Anthropic a annoncé mardi que l'un de ses modèles internes, baptisé Claude Mythos Preview, a mis au jour de nouvelles faiblesses dans deux algorithmes de chiffrement. L'une d'elles visait un code que des spécialistes examinaient depuis deux ans sans rien y voir. Aucune donnée que vous utilisez aujourd'hui n'est en danger, mais la démonstration bouscule la manière dont on va vérifier la sécurité de nos communications futures.

Ce que l'IA a réellement trouvé

La première découverte concerne HAWK, une signature numérique conçue pour résister aux futurs ordinateurs quantiques et candidate à la normalisation aux États-Unis. Claude a réduit le coût estimé pour casser sa plus petite clé de 2^64 à 2^38 opérations. En clair, la clé s'est retrouvée deux fois moins solide que ses concepteurs le pensaient.
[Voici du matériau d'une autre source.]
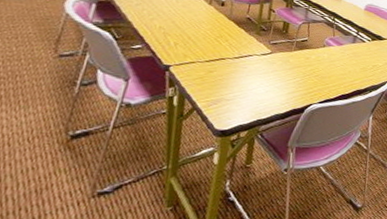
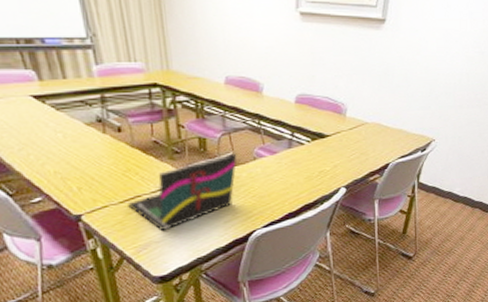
laptop: none [212,38,311,92] -> present [128,153,237,232]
La seconde vise l'AES, la norme de chiffrement la plus répandue dans le monde. L'IA a amélioré une attaque connue de 200 à 800 fois, mais uniquement sur une version de laboratoire volontairement affaiblie, à sept tours au lieu de dix. L'AES complet qui protège aujourd'hui vos messageries et vos paiements n'est pas concerné.
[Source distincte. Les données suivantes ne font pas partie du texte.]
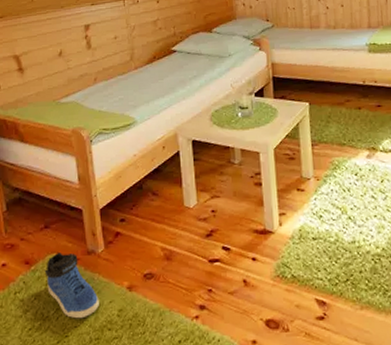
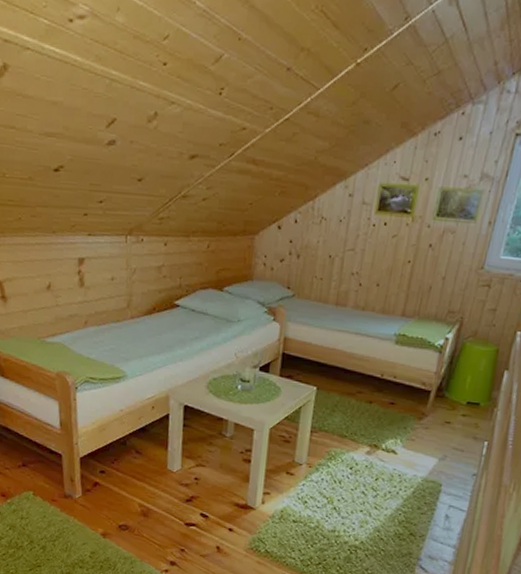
sneaker: present [44,251,99,319] -> none [20,490,73,554]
Soixante heures, là où les humains ont passé deux ans

Le plus frappant tient au temps. Pour la faille de HAWK, le modèle a travaillé environ 60 heures, pour un coût d'à peu près 100 000 dollars de calcul. Pour l'AES, il a mené près de trois jours d'analyse en autonomie, en produisant des milliards de mots. Or ce résultat avait survécu à environ deux ans d'examen par des cryptographes chevronnés.

Anthropic raconte aussi les hésitations de son modèle, qui a d'abord jugé l'exercice presque impossible avant de trouver la faille. Une manière de rappeler que ces outils ne réussissent pas à tous les coups, mais qu'ils explorent des pistes bien plus vite qu'un humain.
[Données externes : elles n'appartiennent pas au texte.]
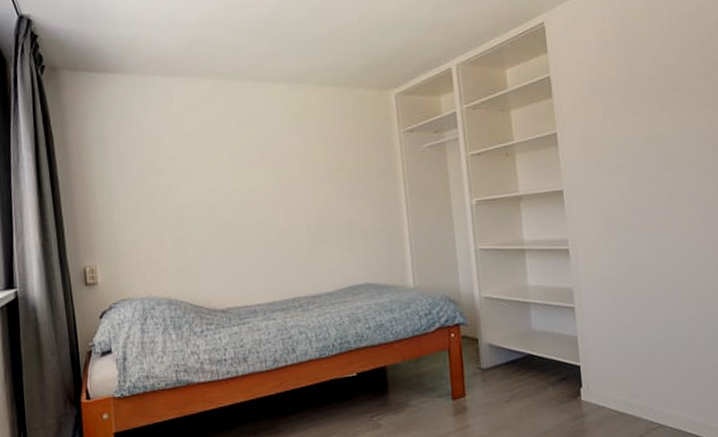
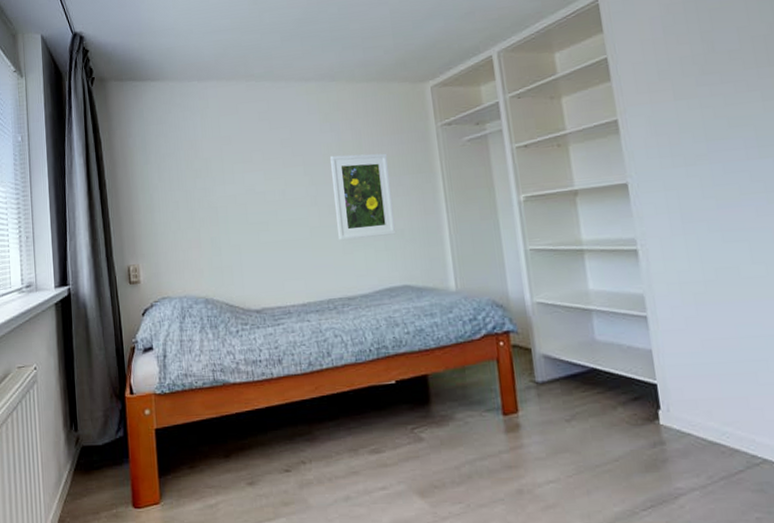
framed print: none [298,156,360,241] -> present [330,153,397,241]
Pourquoi c'est important, sans céder à la panique

Anthropic insiste sur un point : aucun logiciel en service ne doit être modifié à cause de ces travaux. HAWK n'est pas encore déployé, et l'attaque sur l'AES ne touche qu'une version d'étude. Le vrai enjeu est ailleurs.

  • La recherche de failles devient une question de puissance de calcul, que l'on peut louer à la demande.
  • Les organismes qui choisissent les futurs standards, comme le NIST américain, vont devoir tester leurs candidats avec ces IA avant de les adopter.
  • Le même outil peut renforcer nos protections ou, entre de mauvaises mains, accélérer la recherche de brèches.

Pour l'internaute, rien à changer aujourd'hui. Mais la sécurité de demain, celle qui doit résister aux ordinateurs quantiques, se conçoit désormais en tenant compte d'assistants capables de repérer ce que l'œil humain laisse passer. C'est une nouvelle pièce, encourageante et inquiétante à la fois, dans la course entre ceux qui protègent les données et ceux qui cherchent à les percer.